The product rule can be used to differentiate any function of the form #f(x) = g(x)h(x)#. It states that #color(red)(f'(x) = g'(x)h(x) + g(x)h'(x)#.

The derivative of #sinx# is #cosx# and the derivative of #cosx# is #-sinx#.

#f'(x) = cosx(cosx) + sinx(-sinx)#

#f'(x) = cos^2x - sin^2x#

Use the identity #cos2x = cos^2x - sin^2x#:

#f'(x) = cos2x#

Hopefully this helps!

Jan 7, 2017

#cos2x#

Explanation:

Since this is the product of 2 functions, differentiate using the #color(blue)"product rule"#

#"Given " f(x)=g(x)h(x)" then"#

#color(red)(bar(ul(|color(white)(2/2)color(black)(f'(x)=g(x)h'(x)+h(x)g'(x))color(white)(2/2)|)))to(A)#

The following #color(blue)"derivatives"# should be known.

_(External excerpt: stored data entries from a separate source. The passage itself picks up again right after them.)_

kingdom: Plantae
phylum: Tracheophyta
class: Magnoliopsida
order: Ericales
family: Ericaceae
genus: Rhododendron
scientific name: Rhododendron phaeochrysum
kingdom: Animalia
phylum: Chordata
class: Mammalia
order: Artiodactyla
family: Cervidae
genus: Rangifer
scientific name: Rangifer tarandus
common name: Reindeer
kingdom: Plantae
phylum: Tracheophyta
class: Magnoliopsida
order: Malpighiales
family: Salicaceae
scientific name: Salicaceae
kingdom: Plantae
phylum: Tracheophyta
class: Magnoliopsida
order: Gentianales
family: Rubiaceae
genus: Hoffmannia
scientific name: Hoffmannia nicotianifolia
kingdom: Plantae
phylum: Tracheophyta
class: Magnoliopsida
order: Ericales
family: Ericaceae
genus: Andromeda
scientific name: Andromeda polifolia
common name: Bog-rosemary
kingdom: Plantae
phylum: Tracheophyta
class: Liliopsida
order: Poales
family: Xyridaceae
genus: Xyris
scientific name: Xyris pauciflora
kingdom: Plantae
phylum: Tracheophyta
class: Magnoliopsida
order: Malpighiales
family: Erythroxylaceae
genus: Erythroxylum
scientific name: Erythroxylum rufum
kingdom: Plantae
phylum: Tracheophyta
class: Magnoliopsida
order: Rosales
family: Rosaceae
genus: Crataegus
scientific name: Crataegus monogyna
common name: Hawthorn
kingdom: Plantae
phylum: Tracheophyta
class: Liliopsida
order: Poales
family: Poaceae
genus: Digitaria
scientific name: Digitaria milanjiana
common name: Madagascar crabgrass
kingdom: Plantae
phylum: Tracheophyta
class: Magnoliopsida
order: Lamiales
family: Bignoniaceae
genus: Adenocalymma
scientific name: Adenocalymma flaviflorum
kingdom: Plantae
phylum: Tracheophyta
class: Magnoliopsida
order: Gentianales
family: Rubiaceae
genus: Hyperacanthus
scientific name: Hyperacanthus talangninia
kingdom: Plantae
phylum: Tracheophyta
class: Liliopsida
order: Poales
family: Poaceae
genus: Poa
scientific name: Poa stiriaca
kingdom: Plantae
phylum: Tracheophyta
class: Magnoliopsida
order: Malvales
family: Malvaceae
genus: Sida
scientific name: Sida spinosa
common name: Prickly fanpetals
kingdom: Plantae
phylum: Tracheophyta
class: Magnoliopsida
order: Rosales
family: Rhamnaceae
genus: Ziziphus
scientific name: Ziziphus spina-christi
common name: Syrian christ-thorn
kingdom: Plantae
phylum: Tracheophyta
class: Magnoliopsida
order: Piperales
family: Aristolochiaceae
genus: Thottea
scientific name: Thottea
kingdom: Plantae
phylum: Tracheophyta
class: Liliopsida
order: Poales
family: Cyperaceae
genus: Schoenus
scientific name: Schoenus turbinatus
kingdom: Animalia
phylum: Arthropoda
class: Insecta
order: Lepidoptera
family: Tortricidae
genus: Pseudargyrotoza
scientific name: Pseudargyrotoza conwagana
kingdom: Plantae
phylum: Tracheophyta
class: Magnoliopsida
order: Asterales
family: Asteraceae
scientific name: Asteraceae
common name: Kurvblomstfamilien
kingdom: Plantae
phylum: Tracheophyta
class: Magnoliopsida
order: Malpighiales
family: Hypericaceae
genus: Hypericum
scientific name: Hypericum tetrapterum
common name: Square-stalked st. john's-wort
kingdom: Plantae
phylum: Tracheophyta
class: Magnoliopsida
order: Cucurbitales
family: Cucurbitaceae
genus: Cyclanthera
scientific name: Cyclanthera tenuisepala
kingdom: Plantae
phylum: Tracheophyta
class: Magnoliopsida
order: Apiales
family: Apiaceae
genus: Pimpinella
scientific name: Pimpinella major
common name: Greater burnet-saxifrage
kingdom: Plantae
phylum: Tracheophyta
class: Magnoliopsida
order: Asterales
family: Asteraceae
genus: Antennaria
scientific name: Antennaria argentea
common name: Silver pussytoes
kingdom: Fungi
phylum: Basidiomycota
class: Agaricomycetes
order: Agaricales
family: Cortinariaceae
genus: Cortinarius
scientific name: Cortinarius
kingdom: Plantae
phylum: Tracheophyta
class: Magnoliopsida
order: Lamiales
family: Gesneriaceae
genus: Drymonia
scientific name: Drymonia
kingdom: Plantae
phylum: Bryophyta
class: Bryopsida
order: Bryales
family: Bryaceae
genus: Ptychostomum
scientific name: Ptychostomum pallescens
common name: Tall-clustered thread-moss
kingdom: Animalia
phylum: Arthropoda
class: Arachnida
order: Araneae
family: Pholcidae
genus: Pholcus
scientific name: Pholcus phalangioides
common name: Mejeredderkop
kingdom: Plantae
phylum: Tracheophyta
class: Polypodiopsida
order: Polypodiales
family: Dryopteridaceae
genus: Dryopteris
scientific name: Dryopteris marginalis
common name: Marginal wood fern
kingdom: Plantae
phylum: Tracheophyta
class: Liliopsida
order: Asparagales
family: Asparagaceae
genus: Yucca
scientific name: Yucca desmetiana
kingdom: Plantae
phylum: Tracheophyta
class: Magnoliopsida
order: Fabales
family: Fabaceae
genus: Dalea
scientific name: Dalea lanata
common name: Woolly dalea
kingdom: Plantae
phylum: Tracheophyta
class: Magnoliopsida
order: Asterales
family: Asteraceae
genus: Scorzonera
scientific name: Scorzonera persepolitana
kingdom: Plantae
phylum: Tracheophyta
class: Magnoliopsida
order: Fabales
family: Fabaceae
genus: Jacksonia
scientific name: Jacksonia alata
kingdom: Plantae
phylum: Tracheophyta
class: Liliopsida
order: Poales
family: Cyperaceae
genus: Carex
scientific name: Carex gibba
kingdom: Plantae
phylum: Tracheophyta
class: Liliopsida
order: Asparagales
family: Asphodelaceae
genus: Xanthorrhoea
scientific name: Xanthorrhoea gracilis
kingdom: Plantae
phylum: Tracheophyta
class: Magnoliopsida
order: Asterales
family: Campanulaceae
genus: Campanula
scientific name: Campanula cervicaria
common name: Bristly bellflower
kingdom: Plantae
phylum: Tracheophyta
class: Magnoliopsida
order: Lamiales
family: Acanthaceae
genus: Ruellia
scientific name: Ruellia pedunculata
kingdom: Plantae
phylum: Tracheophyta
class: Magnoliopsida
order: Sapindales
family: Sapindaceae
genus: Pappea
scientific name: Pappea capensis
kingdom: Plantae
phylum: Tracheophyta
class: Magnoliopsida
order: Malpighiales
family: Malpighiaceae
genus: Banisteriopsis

#color(orange)"Reminder " color(red)(bar(ul(|color(white)(2/2)color(black)(d/dx(sinx)=cosx" and " d/dx(cosx)=-sinx)color(white)(2/2)|)))#

here #g(x)=sinxrArrg'(x)=cosx#

#"and " h(x)=cosxrArrh'(x)=-sinx#

substitute these values into (A)

#f'(x)=sinx(-sinx)+cosx(cosx)#

#=cos^2x-sin^2x#

This may be simplified using the #color(blue)"trigonometric identity"#

#color(red)(bar(ul(|color(white)(2/2)color(black)(cos2x=cos^2x-sin^2x)color(white)(2/2)|)))#

#rArrd/dx(sinxcosx)=cos2x#

Jan 7, 2017

#cos2x.#

Explanation:

Let #y=sinxcosx=1/2(2sinxcosx)=1/2sin2x=1/2sinphi,#

where, #phi=2x.#

Here, we first need to know that, #d/dt{kf(t)}=kd/dt{f(t)},#

where, #k# is a costant.

#:. dy/dx=d/dx(1/2sinphi)=1/2d/dx(sinphi)#

We now use the Chain Rule, which states that :

If #y# is a function (fun.) of #phi, and, phi" is a fun. of "x# [ so

that #y# becomes a fun. of #x#], then, #dy/dx=dy/(dphi)(dphi)/dx#

#:. dy/dx=1/2d/dx(sinphi)#

#=1/2d/(dphi)(sinphi)((dphi)/dx)#

#=1/2cosphid/dx(2x)............[because, phi=2x]#

#=(1/2cosphi)(2d/dx(x))#

#=cosphi=cos2x#

Enjoy Maths!